[Pose estimation data]
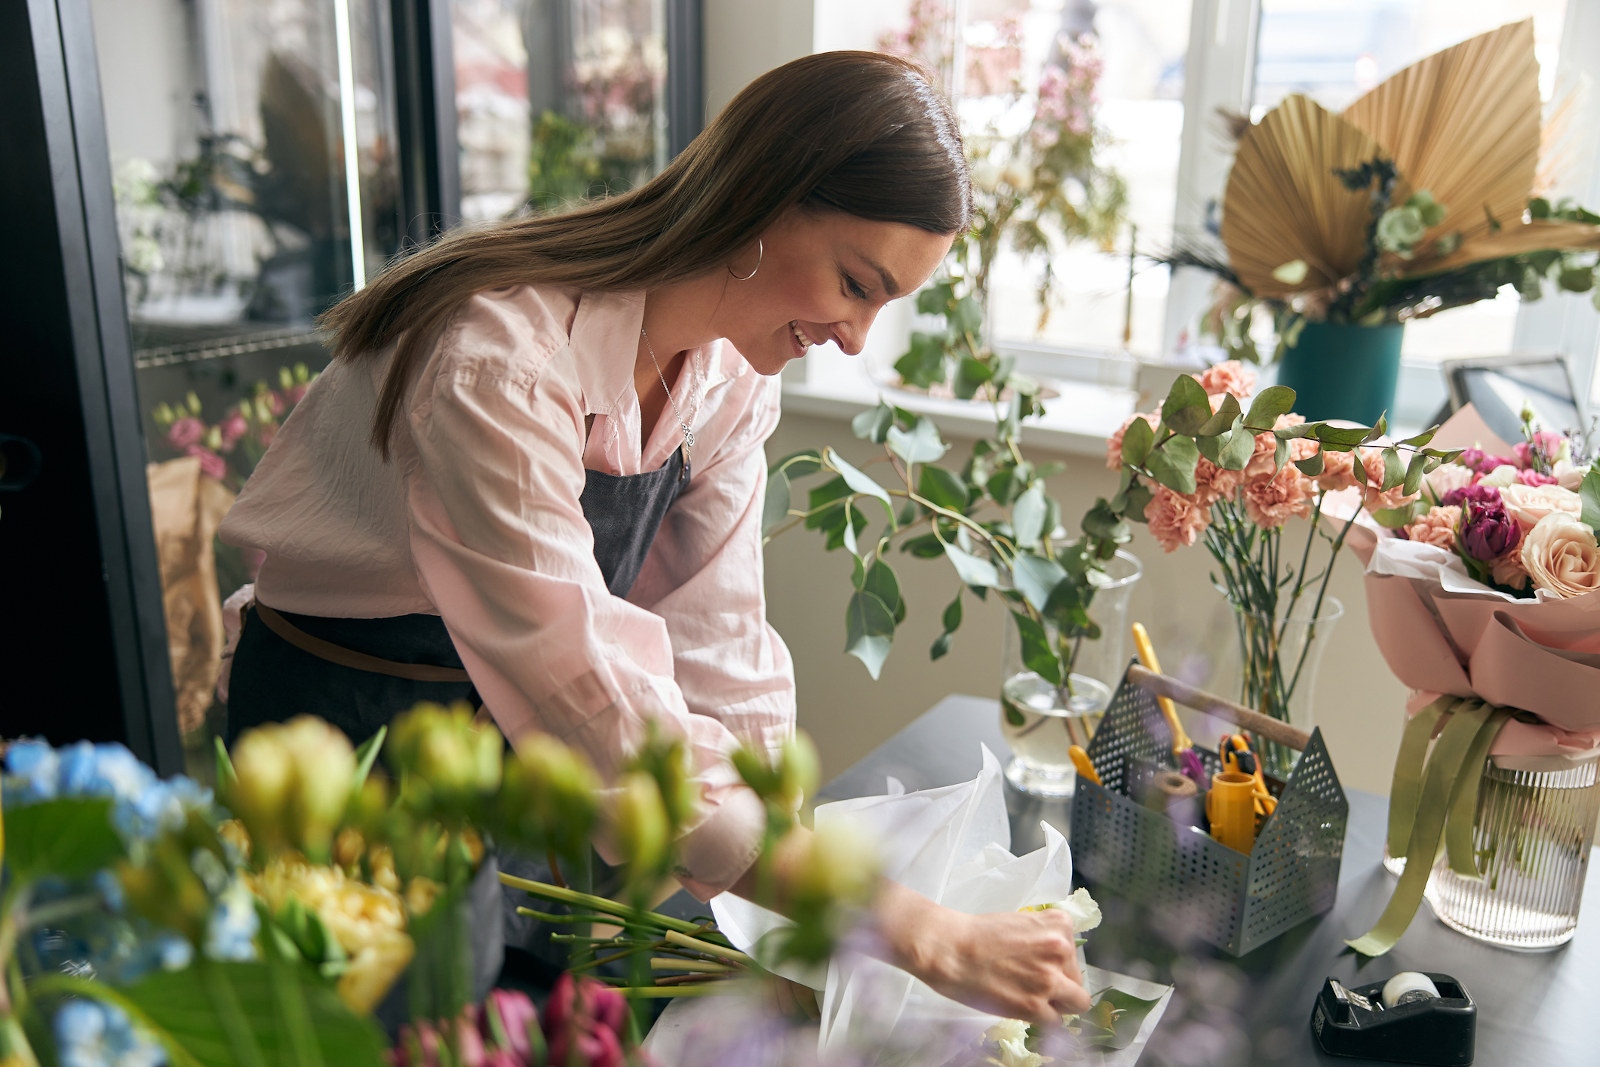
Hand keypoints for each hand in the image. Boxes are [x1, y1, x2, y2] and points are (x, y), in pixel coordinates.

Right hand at [871, 880, 1090, 1025]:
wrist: (949, 949)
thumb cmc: (975, 935)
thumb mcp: (1019, 923)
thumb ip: (1042, 940)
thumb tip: (1053, 964)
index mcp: (1058, 925)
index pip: (1074, 955)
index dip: (1059, 966)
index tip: (1043, 969)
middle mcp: (1060, 950)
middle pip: (1078, 980)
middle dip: (1061, 987)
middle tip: (1035, 987)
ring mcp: (1050, 979)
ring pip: (1077, 1004)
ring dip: (1059, 1005)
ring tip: (1034, 1001)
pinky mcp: (1036, 1006)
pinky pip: (1056, 1022)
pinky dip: (1042, 1020)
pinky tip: (1024, 1009)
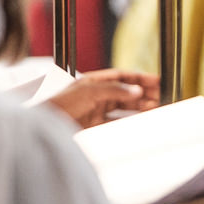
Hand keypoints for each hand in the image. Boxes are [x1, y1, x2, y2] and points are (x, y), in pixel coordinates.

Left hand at [46, 69, 160, 128]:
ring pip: (122, 108)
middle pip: (124, 92)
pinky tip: (138, 122)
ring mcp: (94, 110)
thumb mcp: (89, 92)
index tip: (156, 81)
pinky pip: (115, 122)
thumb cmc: (60, 105)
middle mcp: (95, 95)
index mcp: (93, 82)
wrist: (43, 126)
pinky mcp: (93, 126)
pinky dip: (128, 122)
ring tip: (154, 108)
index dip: (139, 78)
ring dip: (138, 108)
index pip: (122, 77)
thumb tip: (136, 91)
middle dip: (143, 94)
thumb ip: (115, 90)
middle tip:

■ **YOUR GOAL**:
In the records above, find the line containing "middle tip: (1035, 987)" and output every line from the first through that one, exactly, omitting pictures.

■ **RESPONSE AREA**:
Hand keypoints for each hand in the image. Boxes are [x1, y1, x2, y2] and points are (x, y), in pixel coordinates.

Right hand at [871, 880, 1090, 1025]:
wrist: (949, 949)
thumb cmc: (975, 935)
thumb mcp: (1019, 923)
thumb ip: (1042, 940)
thumb tip: (1053, 964)
index mcp: (1058, 925)
index pip: (1074, 955)
index dip: (1059, 966)
index tip: (1043, 969)
middle mcp: (1060, 950)
middle pip: (1078, 980)
middle dip: (1061, 987)
middle tip: (1035, 987)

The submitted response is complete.